What’s digital exclusion and why does it matter?

If you’re reading this, you have access to the Internet and you know how to use it.

Chances are, you use it constantly… from a high speed broadband connection when you’re in your home or office, and from your mobile device or smartphone when you’re not.

You use it to do your job, run your business, communicate with pretty much everyone you know, shop, pay your bills, get directions.  If you’ve been out of work recently, you used it to look for a job and to apply for the one you got. You use the Internet to follow the news, to find out about elections and candidates, to communicate with public officials and public services.  You use it to find health information, to make doctor’s appointments, renew prescriptions, and check your test results.  You use it to manage your bank account, loans and credit cards, get paid, pay your taxes, and generally keep track of your finances.  If you’re in school… well, you know how much of that happens on line.

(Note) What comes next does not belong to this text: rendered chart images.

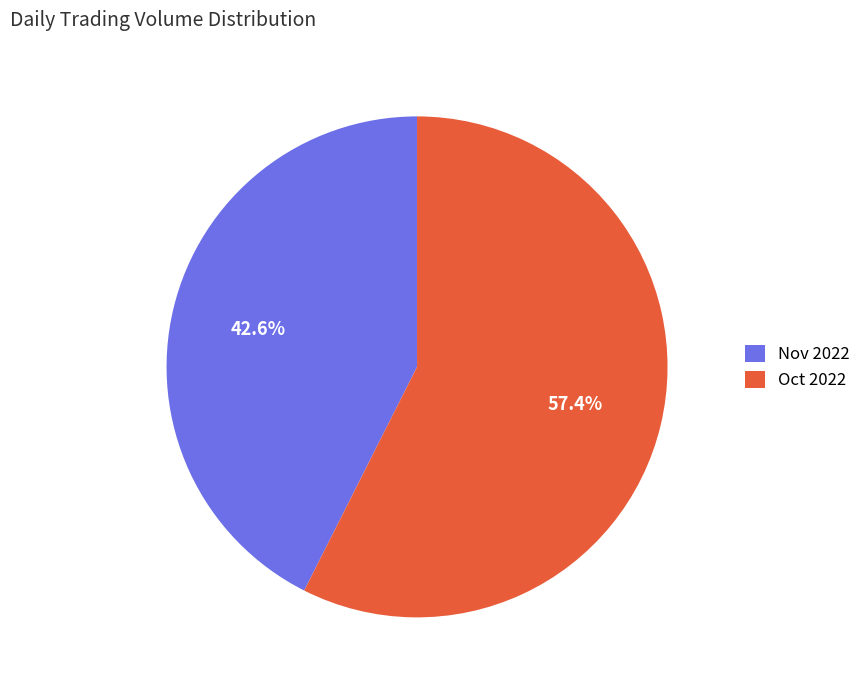

Is there any slice that represents more than half of the pie?

Yes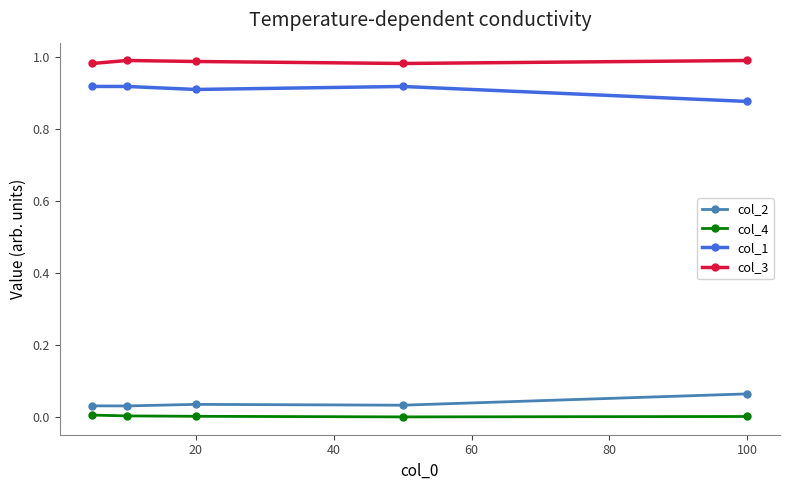

List the series in order of their peak value, lowest first.

col_4, col_2, col_1, col_3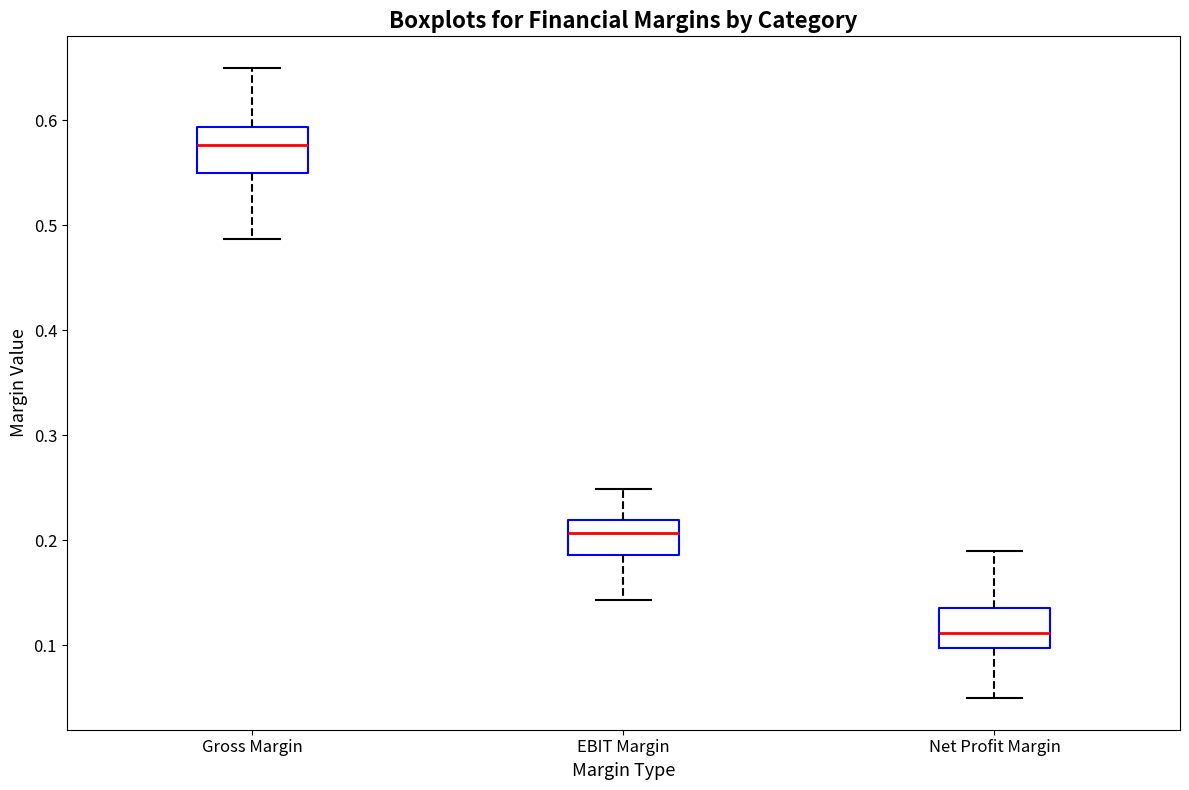

Where is the upper edge of the box for Gross Margin on the y-axis? The values are not printed on the chart, so give them approximately, as read against the axis.

0.59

And that’s all in addition to your online hobbies, entertainment, and social life of all varieties. (Married since 2005? There’s one chance in three that you met your spouse on the Internet.)

For most Americans, a high speed Internet connection has become the normal, routine, essential tool for all these daily tasks.

But according to the U.S. Census’ American Community Survey for 2016, at least a third of adult Cleveland residents don’t have the broadband or mobile connections they need to do them at home.

Our disconnected one-third includes 55% of city residents aged 65 and above; more than half of the 52,000 adults without high school diplomas; and a clear majority of households with annual household incomes below $20,000.

Here are some of the real-world implications of those numbers:

  • Tens of thousands of our lowest-income unemployed neighbors can’t search or apply for jobs online.
  • Hundreds of thousands of Medicare and Medicaid patients can’t use their providers’ new online patient portals.
  • The computerization of all GED testing is putting high school diplomas out of reach for thousands of adults who desperately need them.
  • As banks scale back their neighborhood branches in response to the massive movement of their customers to Internet banking, elderly residents and others who can’t bank on line are at risk of becoming “unbanked”.
  • As news coverage, electoral information and campaigning all shift to the world of websites, social media and email, hundreds of thousands of our communities’ poorer, less educated and older citizens are politically marginalized and disempowered.

Digital exclusion is a personal disaster for the individuals and households who are left further and further behind.

But it’s also a dead weight holding back any effort to make our cities and neighborhoods more educated, more prosperous, healthier, or more engaged in the democratic process.